Set problem → Return every line of the data below unchanged and in the same order.

─── Provided data ───

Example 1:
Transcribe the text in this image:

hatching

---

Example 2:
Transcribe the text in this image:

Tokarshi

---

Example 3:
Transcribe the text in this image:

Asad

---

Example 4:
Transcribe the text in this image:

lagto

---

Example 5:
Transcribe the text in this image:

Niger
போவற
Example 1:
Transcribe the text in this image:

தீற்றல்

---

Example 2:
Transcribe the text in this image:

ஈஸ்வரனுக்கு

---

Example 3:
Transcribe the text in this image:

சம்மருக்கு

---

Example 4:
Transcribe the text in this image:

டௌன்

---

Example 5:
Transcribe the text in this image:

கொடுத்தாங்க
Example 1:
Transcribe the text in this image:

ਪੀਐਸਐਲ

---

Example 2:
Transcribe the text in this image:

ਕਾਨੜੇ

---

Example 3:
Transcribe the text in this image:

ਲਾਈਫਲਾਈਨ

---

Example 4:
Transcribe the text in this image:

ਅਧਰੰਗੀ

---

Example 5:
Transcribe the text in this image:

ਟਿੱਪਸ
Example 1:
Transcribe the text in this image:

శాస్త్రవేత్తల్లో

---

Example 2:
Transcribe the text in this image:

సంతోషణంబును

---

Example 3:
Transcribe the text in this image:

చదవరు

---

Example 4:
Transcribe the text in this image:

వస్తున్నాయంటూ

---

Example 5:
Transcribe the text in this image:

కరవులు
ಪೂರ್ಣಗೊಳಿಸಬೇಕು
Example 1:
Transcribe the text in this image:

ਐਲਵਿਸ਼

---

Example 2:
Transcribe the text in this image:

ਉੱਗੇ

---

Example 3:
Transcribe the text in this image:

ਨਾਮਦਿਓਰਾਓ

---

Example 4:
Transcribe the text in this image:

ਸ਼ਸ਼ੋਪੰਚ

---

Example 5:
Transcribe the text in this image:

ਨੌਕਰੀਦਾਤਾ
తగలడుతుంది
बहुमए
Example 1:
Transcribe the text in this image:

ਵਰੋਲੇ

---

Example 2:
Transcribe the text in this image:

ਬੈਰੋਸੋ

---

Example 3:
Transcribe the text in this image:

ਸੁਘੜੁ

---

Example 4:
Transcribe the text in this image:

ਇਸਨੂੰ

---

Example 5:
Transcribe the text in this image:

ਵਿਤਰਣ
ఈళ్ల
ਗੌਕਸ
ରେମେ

───

Finished exercise →
Example 1:
Transcribe the text in this image:

hatching

---

Example 2:
Transcribe the text in this image:

Tokarshi

---

Example 3:
Transcribe the text in this image:

Asad

---

Example 4:
Transcribe the text in this image:

lagto

---

Example 5:
Transcribe the text in this image:

Niger
போவற
Example 1:
Transcribe the text in this image:

தீற்றல்

---

Example 2:
Transcribe the text in this image:

ஈஸ்வரனுக்கு

---

Example 3:
Transcribe the text in this image:

சம்மருக்கு

---

Example 4:
Transcribe the text in this image:

டௌன்

---

Example 5:
Transcribe the text in this image:

கொடுத்தாங்க
Example 1:
Transcribe the text in this image:

ਪੀਐਸਐਲ

---

Example 2:
Transcribe the text in this image:

ਕਾਨੜੇ

---

Example 3:
Transcribe the text in this image:

ਲਾਈਫਲਾਈਨ

---

Example 4:
Transcribe the text in this image:

ਅਧਰੰਗੀ

---

Example 5:
Transcribe the text in this image:

ਟਿੱਪਸ
Example 1:
Transcribe the text in this image:

శాస్త్రవేత్తల్లో

---

Example 2:
Transcribe the text in this image:

సంతోషణంబును

---

Example 3:
Transcribe the text in this image:

చదవరు

---

Example 4:
Transcribe the text in this image:

వస్తున్నాయంటూ

---

Example 5:
Transcribe the text in this image:

కరవులు
ಪೂರ್ಣಗೊಳಿಸಬೇಕು
Example 1:
Transcribe the text in this image:

ਐਲਵਿਸ਼

---

Example 2:
Transcribe the text in this image:

ਉੱਗੇ

---

Example 3:
Transcribe the text in this image:

ਨਾਮਦਿਓਰਾਓ

---

Example 4:
Transcribe the text in this image:

ਸ਼ਸ਼ੋਪੰਚ

---

Example 5:
Transcribe the text in this image:

ਨੌਕਰੀਦਾਤਾ
తగలడుతుంది
बहुमए
Example 1:
Transcribe the text in this image:

ਵਰੋਲੇ

---

Example 2:
Transcribe the text in this image:

ਬੈਰੋਸੋ

---

Example 3:
Transcribe the text in this image:

ਸੁਘੜੁ

---

Example 4:
Transcribe the text in this image:

ਇਸਨੂੰ

---

Example 5:
Transcribe the text in this image:

ਵਿਤਰਣ
ఈళ్ల
ਗੌਕਸ
ରେମେ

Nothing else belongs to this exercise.